To recapitulate the behaviour of colorectal tumours in vitro, the researchers created organoids, spheres with diameter 0.3 mm formed by the aggregation of tumour cells.
They focused a red laser beam onto these objects.
The infinitesimal vibrations of the sample, generated by thermal agitation, modify very slightly the colour of the light beam that exits the sample.
By analysing this light, a map of the mechanical properties of the model tumours is created: the more rigid the area scanned by the laser, the faster the vibrations and, in a manner comparable to the Doppler effect (the mechanism that makes a siren sound increasingly shrill as it gets closer), the greater the colour change.
From organoids composed of two cell lines with different malignancies, the researchers have shown that they could distinguish the two cell types from their mechanical properties.

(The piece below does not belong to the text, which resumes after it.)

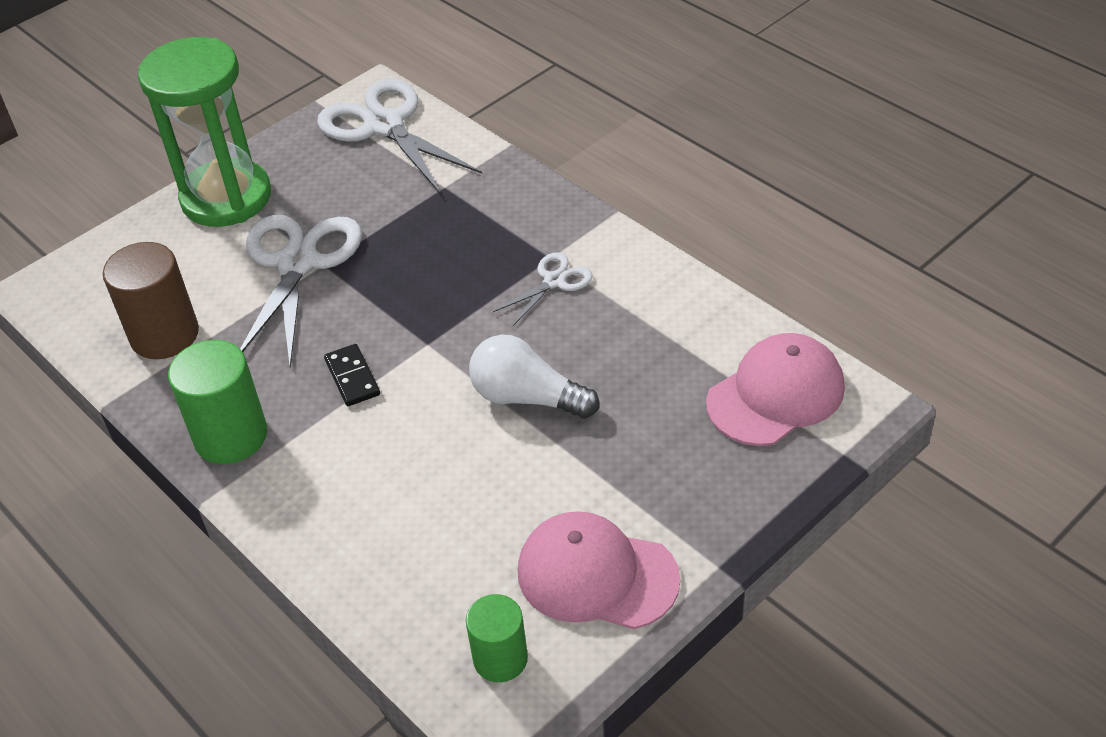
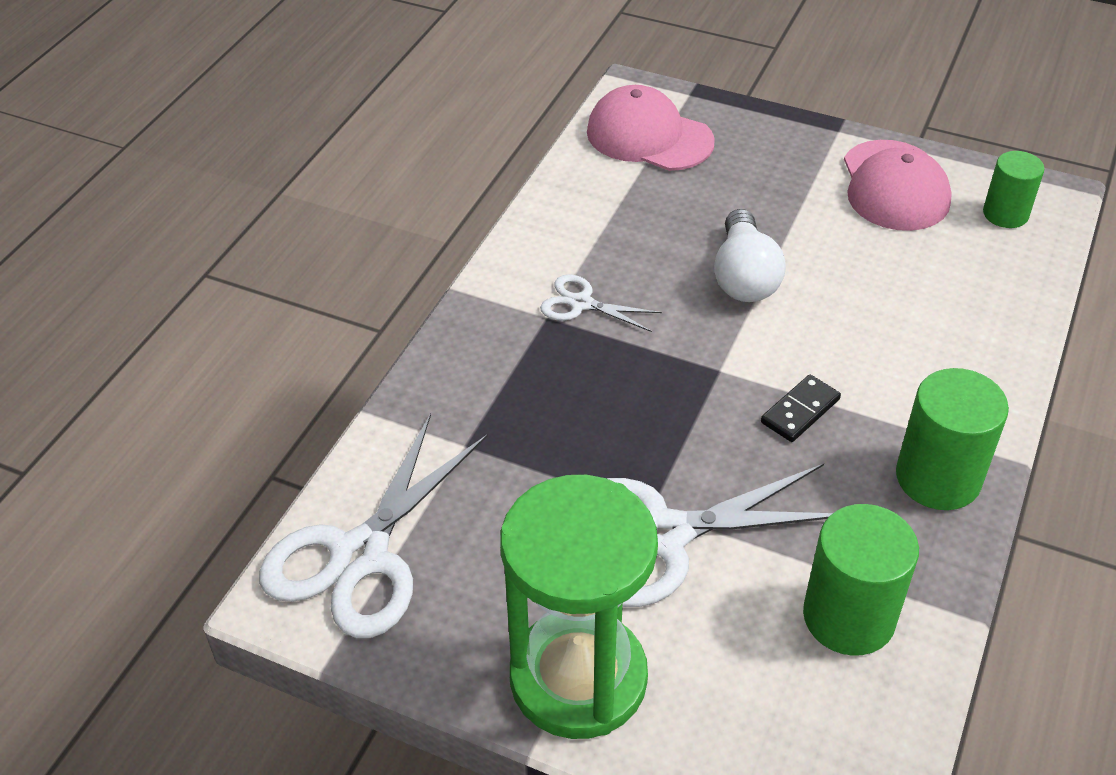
camera: 115 degrees left, 0 degrees up
brown cylinder [103,242,199,359] -> green cylinder [803,504,919,656]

Such information is crucial because it may allow diagnosis from biopsy analysis to be refined and offer better assessment of tumour grade.
Local variations in mechanical properties after a drug treatment have also been monitored using this technique: the centre of the tumour remains rigid longer than the edge, demonstrating the treatment’s efficacy gradient.
So local measurement of mechanical properties could confirm the total destruction of the tumour and help in choosing as low a treatment dose and duration as possible.
This approach allows exploring the impact of mechanical properties on the therapeutic response.
It should lead to more predictive in vitro tumour models for testing new therapeutic molecules and for combined therapies, which act for example on tissue rigidity to accelerate the penetration of active molecules in the centre of the tumour.
It could also provide new indicators to guide clinicians in personalisation of therapies.